Trois mois que j’ai quitté la France. Février a été intense. Vivre chez l’habitant, en échangeant des services contre le gîte et le couvert, nécessite de s’adapter en permanence. A « l’intimité » de chaque famille, mais aussi à ses attentes.
Chez Nat et Tara, qui sont très actifs, j’ai passé six semaines à coudre, peindre, bricoler, nettoyer, jouer … et recommencer. J’ai fait des coussins-hiboux et des rideaux en velours. J’ai peint une salle de bains en turquoise et fabriqué des abats-jours ! Le temps a passé vite, je me suis sentie utile pour ces gens d’exception que sont Tara et Nat. Les quitter a été émouvant.
Le 27 janvier, impossible de prendre mon avion pour Halifax à cause du blizzard. Compte-tenu de la taille des avions qui rallient les USA à cette partie du Canada, je ne suis pas mécontente que mon vol ait été annulé finalement. Avec trois jours de retard donc, je parcours les 1000 kilomètres qui séparent Tamworth de la Nouvelle-Ecosse, où une nouvelle famille m’accueille quelques semaines.
Jenna, avec qui j’ai échangé une « coupe d’e-mails », m’attend à Kentville ; le bus a plus d’une heure de retard. C’est normal. C’est l’hiver ! Un un petit bout de femme souriant sort d’un 4X4 Dodge blanc gigantesque. J’entends « Margaux ? ». Je m’approche. Elle me prend dans ses bras «On est tellement content de te rencontrer !». Je me sens attendue. Quel bel accueil.
Nous allons à Annapolis Royal, à une heure de route. Là, elle et son époux Wes tiennent un mignon petit motel où je serai logée le temps de mon séjour. Il fait nuit. Je ne vois ni l’océan, ni l’hiver. J’ai hâte de découvrir le coin.

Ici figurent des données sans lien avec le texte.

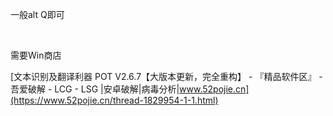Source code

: 一般alt Q即可

‍

需要Win商店

[文本识别及翻译利器 POT V2.6.7【大版本更新，完全重构】 - 『精品软件区』 - 吾爱破解 - LCG - LSG |安卓破解|病毒分析|www.52pojie.cn](https://www.52pojie.cn/thread-1829954-1-1.html)

‍
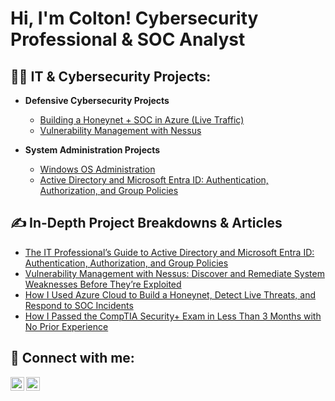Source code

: <h1>Hi, I'm Colton! Cybersecurity Professional & SOC Analyst</h1>

<h2>👨‍💻 IT & Cybersecurity Projects:</h2>

- <b>Defensive Cybersecurity Projects</b>
  - [Building a Honeynet + SOC in Azure (Live Traffic)](https://github.com/itscoltonhicks/Cloud-SOC/blob/main/README.md)
  - [Vulnerability Management with Nessus](https://github.com/itscoltonhicks/Vulnerability-Management-Nessus/blob/main/README.md)
 
- <b>System Administration Projects</b>
  - [Windows OS Administration](https://github.com/itscoltonhicks/Windows-OS-Fundamentals/blob/main/README.md) 
  - [Active Directory and Microsoft Entra ID: Authentication, Authorization, and Group Policies](https://github.com/itscoltonhicks/Active-Directory-and-Microsoft-Entra-ID/blob/main/README.md)

<h2>✍ In-Depth Project Breakdowns & Articles</h2>

- [The IT Professional’s Guide to Active Directory and Microsoft Entra ID: Authentication, Authorization, and Group Policies](https://coltonhicks.medium.com/the-it-professionals-guide-to-active-directory-and-microsoft-entra-id-authentication-d81f7be97805)
- [Vulnerability Management with Nessus: Discover and Remediate System Weaknesses Before They’re Exploited](https://medium.com/@coltonhicks/vulnerability-management-with-nessus-discover-and-remediate-system-weaknesses-before-theyre-9f45ea161017)
- [How I Used Azure Cloud to Build a Honeynet, Detect Live Threats, and Respond to SOC Incidents](https://coltonhicks.medium.com/heres-how-i-used-azure-cloud-to-build-a-honeynet-detect-live-threats-and-respond-to-soc-9c4eec7c05d5)
- [How I Passed the CompTIA Security+ Exam in Less Than 3 Months with No Prior Experience](https://medium.com/@coltonhicks/how-i-passed-the-comptia-security-exam-in-less-than-3-months-with-no-prior-experience-39223ab5c9f3)

<h2> 🤳 Connect with me:</h2>

[<img align="left" alt="ColtonHicks | Twitter/X" width="22px" src="https://cdn.jsdelivr.net/npm/simple-icons@v3/icons/twitter.svg" />][twitter/X]
[<img align="left" alt="ColtonHicks | LinkedIn" width="22px" src="https://cdn.jsdelivr.net/npm/simple-icons@v3/icons/linkedin.svg" />][linkedin]

[twitter/X]: https://x.com/ColtonTHicks
[linkedin]: https://linkedin.com/in/itscoltonhicks

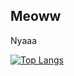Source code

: ## Meoww
Nyaaa

[![Top Langs](https://github-readme-stats.vercel.app/api/top-langs/?username=verniy1606&layout=compact$hide=css,html)](https://github.com/anuraghazra/github-readme-stats)

<!--
**verniy1606/verniy1606** is a ✨ _special_ ✨ repository because its `README.md` (this file) appears on your GitHub profile.

Here are some ideas to get you started:

- 🔭 I’m currently working on ...
- 🌱 I’m currently learning ...
- 👯 I’m looking to collaborate on ...
- 🤔 I’m looking for help with ...
- 💬 Ask me about ...
- 📫 How to reach me: ...
- 😄 Pronouns: ...
- ⚡ Fun fact: ...
-->
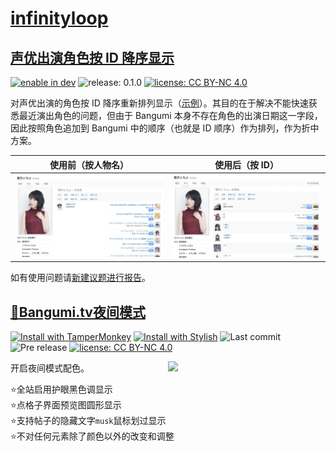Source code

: # [infinityloop](http://bangumi.tv/user/infinityloop)

## [声优出演角色按 ID 降序显示](https://github.com/bangumi/scripts/raw/master/infinityloop/sort_character_by_id.user.js)

[![enable in dev](https://img.shields.io/badge/Enable-超合金组件-F09199.svg)](https://bangumi.tv/dev/app/1803)
![release: 0.1.0](https://img.shields.io/badge/release-0.1.0-gre.svg)
[![license: CC BY-NC 4.0](https://img.shields.io/badge/license-CC%20BY--NC%204.0-lightgrey.svg)](https://creativecommons.org/licenses/by-nc/4.0/)  

对声优出演的角色按 ID 降序重新排列显示（[示例](https://bangumi.tv/person/9560/works/voice)）。其目的在于解决不能快速获悉最近演出角色的问题，但由于 Bangumi 本身不存在角色的出演日期这一字段，因此按照角色追加到 Bangumi 中的顺序（也就是 ID 顺序）作为排列，作为折中方案。

|  使用前（按人物名）   | 使用后（按 ID）  |
|  ----  | ----  |
| ![before](./img/sort_character_by_id_before.png)  | ![after](./img/sort_character_by_id_after.png) |

如有使用问题请[新建议题进行报告](https://github.com/bangumi/scripts/issues/new?title=[%E5%A3%B0%E4%BC%98%E4%BD%9C%E5%93%81ID%E9%99%8D%E5%BA%8F]&body=@swsoyee%3Ch2%3E%E9%97%AE%E9%A2%98%E6%8A%A5%E5%91%8A%3C/h2%3E)。

## [🌙Bangumi.tv夜间模式](https://github.com/bangumi/scripts/raw/master/infinityloop/bangumi-night-mode.user.js)

[![Install with TamperMonkey](https://img.shields.io/badge/Install%20with-TamperMonkey-00adad.svg)][Install with TamperMonkey]
[![Install with Stylish](https://img.shields.io/badge/Install%20with-Stylish-00adad.svg)][Install with Stylish]
![Last commit](https://img.shields.io/github/last-commit/swsoyee/Bangumi.tv-night-mode-CSS.svg)
![Pre release](https://img.shields.io/github/release-pre/swsoyee/Bangumi.tv-night-mode-CSS.svg)
[![license: CC BY-NC 4.0](https://img.shields.io/badge/license-CC%20BY--NC%204.0-lightgrey.svg)](https://creativecommons.org/licenses/by-nc/4.0/)  

<img src="https://userstyles.org/style_screenshots/139310_after.jpeg?r=1545484596" width="420" align="right" style="max-width: 50%"> 
开启夜间模式配色。  

⭐全站启用护眼黑色调显示  
⭐点格子界面预览图圆形显示  
⭐支持帖子的隐藏文字`musk`鼠标划过显示  
⭐不对任何元素除了颜色以外的改变和调整  


[Install with TamperMonkey]: https://github.com/bangumi/scripts/raw/master/infinityloop/bangumi-night-mode.user.js
[Install with Stylish]: https://userstyles.org/styles/139310/bangumi-tv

Au village, tout le monde se dit bonjour. Sympa. Annapolis une petite ville avec ses nombreux services : restaurants et cafés, banque, boulangerie, épicerie, boutiques, plusieurs structures touristiques, des écoles et même un centre médical avec quatre médecins permanents. Pas mal pour un village à peine plus grand que Rabat-les-Trois-Seigneurs puisqu’ici environ 500 âmes vivent à l’année.
Autrefois terre Micmac, son point le plus haut point culmine (ne riez pas !) à 7 mètres au-dessus de l’océan. L’été est très touristique. Avec ses maisons en bois de toutes les couleurs, ses bateaux qui se balancent entre glace et eau, ses petits vieux au visage marqué par l’iode et le vent, Annapolis me fait penser aux villages des pêcheurs du Grand Nord. C’est drôle de voir ça en vrai !
La Nouvelle Ecosse a pour devise « Canada’s ocean playground » (l’aire de jeux maritime du Canada) et c’est vrai que sa côté déchirée, battue par les vents et l’océan (qui gèle en partie) ressemble à une aire de jeux où la Nature s’en donne à coeur joie. En trois semaines, il est tombé plus d’un mètre de neige sur Annapolis … c’est vraiment impressionnant mais assez vite, tout le monde en a « en criss de cette marde blanche » !!
Wes et Jenna sont bilingues, du coup, de temps en temps on parle français, c’est fou comme ça me fait du bien ! L’autre jour je me suis surprise à trouver qu’il faisait « plutôt bon » à -6°C. En vraie fille du Nord, je rentre du bois et pèle la neige. Et puis, et ce n’est pas banal, j’ai une voisine lettone qui vient prendre le thé parfois, histoire de commérer un peu !!Bref, je suis dans un autre monde. Très loin du modèle Européen. Je commence à peine à mesurer les écarts : consommation, emploi, école … mes repères sautent vraiment.
Impossible pour l’instant de chercher un job. Je bouge trop souvent et j’ai trop d’activités chez les gens qui m’hébergent pour utiliser mon PVT. Plus tard ? Sûrement ! Je prévois d’être à Annapolis Royal encore quelques semaines avant d’aller du côté du Nouveau Brunswick voisin, ou sur l’île du Cap Breton ? Qui sait … ? La suite au prochain épisode.